Author: Byoung-ick Cho
Requested Type: Poster Only
Submitted: 2009-04-21 11:46:43

Co-authors: P. A. Heimann, J. Feng, K. Engelhorn, C. Weber, H. J. Lee, R. W. Falcone

Contact Info:
Advanced Light Source
Lawrence Berkeley National Lab
Berkeley, CA   94720
USA

Abstract Text:
Although solid carbon is one of the most extensive studied materials, its properties in the warm dense regime are not well known. Especially non-equilibrium warm dense carbon is of special interest relevant to fundamental significance in the phase transitions and energy relaxation processes, and practical importance at the limit of current technologies such as inertial confinement fusion.
Investigating electronic structure would provide a key understanding of warm dense matter. X-ray absorption spectroscopy is a powerful technique for this purpose. However the static method is not compatible with rapidly varying transient state of warm dense matter. Therefore we use time resolved x-ray absorption spectroscopy to study the bonding properties of carbon at a few eV temperature and near solid density.
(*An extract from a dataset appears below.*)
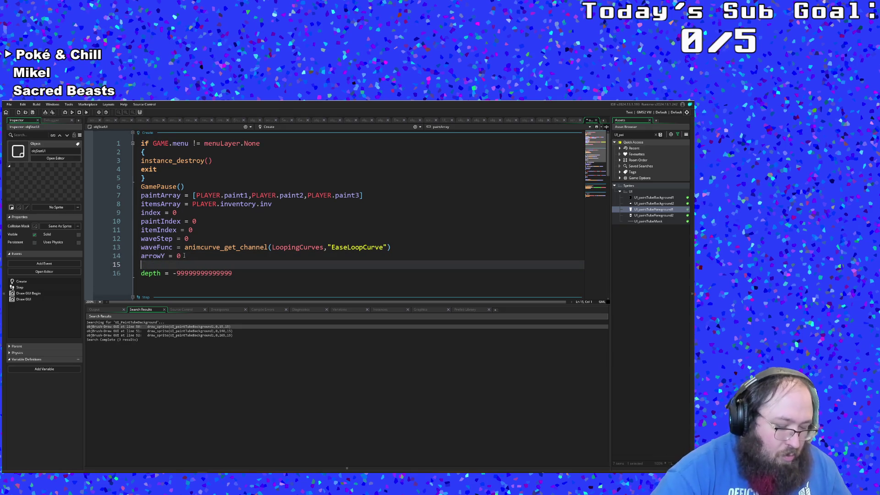
type("frame =-")
key("BackSpace")
type("0")
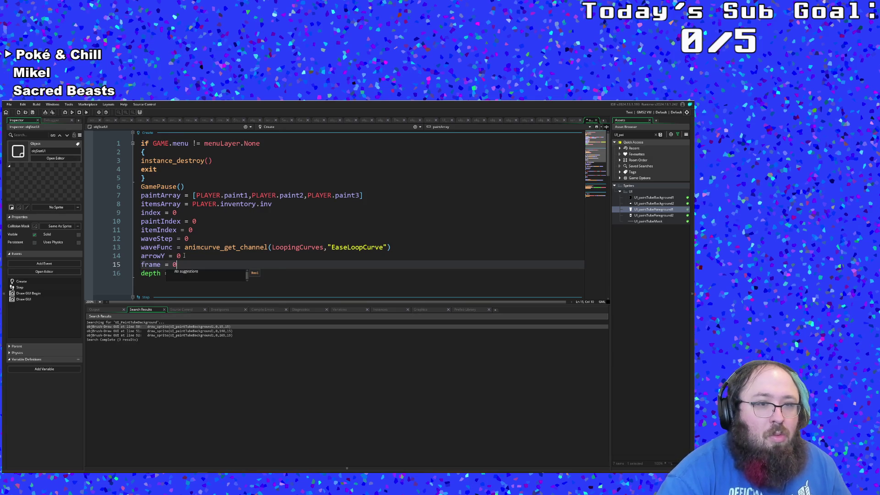
left_click(185, 256)
left_click(181, 263)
The experiment was performed at beam line 6.0.2 at Advanced Light Source (ALS). An intense 150 fs, 800 nm laser pulse isochorically heated amorphous carbon and diamond films, creating warm dense carbon for a short time before the materials expand significantly. Heated carbon foils were probed using broadband 70 ps soft x-rays of synchrotron radiation. Laser and x-ray pulses were both spatially and temporally overlapped on the target. Transmitted x-rays were dispersed with a spectrometer with 250 line/mm grating and a spectrum near carbon K-edge (270 eV ~ 320 eV) was detected with an ultrafast x-ray streak camera.
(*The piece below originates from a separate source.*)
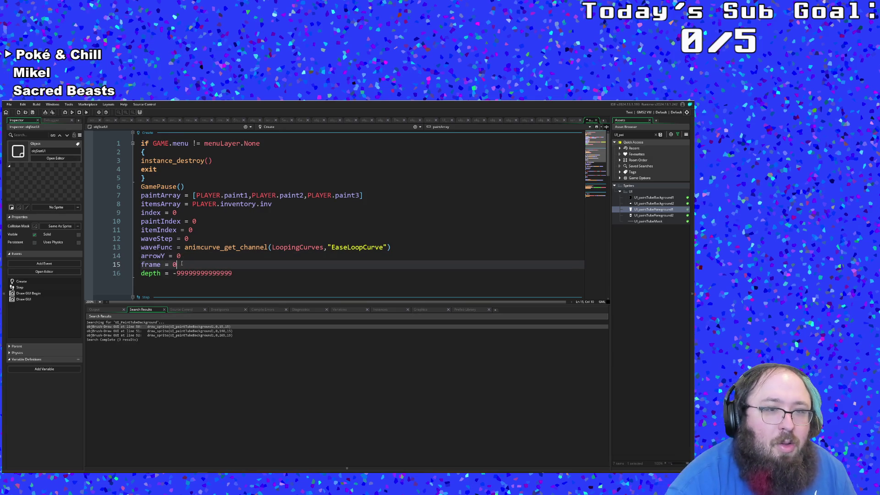
scroll(181, 263, "down", 15)
scroll(181, 265, "down", 3)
The near edge structure of the carbon K-edge shows π * and σ* anti-bonding features indicating coordination number and strength of interaction between atoms. The time resolved x-ray absorption spectra show the increase of π* and the decrease of σ* resonances with 2 ps time resolution. Evolutions of both resonances have two different time scales which may be related to the time scales of energy relaxation and expansion of super heated solid. Detailed analysis of the spectra and the associated changes in electronic properties of warm dense carbon will be presented.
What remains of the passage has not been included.